Named joint coordinates:
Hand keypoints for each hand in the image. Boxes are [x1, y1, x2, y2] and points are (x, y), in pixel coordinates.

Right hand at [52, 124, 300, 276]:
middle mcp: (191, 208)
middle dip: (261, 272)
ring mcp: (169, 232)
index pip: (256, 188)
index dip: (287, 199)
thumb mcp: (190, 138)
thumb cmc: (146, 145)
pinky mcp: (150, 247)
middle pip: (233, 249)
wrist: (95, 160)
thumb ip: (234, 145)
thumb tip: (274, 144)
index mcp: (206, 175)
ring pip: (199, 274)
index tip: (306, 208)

## DIRECTIONS FOR THIS TASK
Please print exactly the lines of the entries above, beginning with the line that contains "wrist: (95, 160)" and ending with the last line.

## WRITTEN SOLUTION
wrist: (95, 160)
thumb ip: (234, 145)
thumb tip: (274, 144)
index mcp: (206, 175)
ring pip: (199, 274)
index tip: (306, 208)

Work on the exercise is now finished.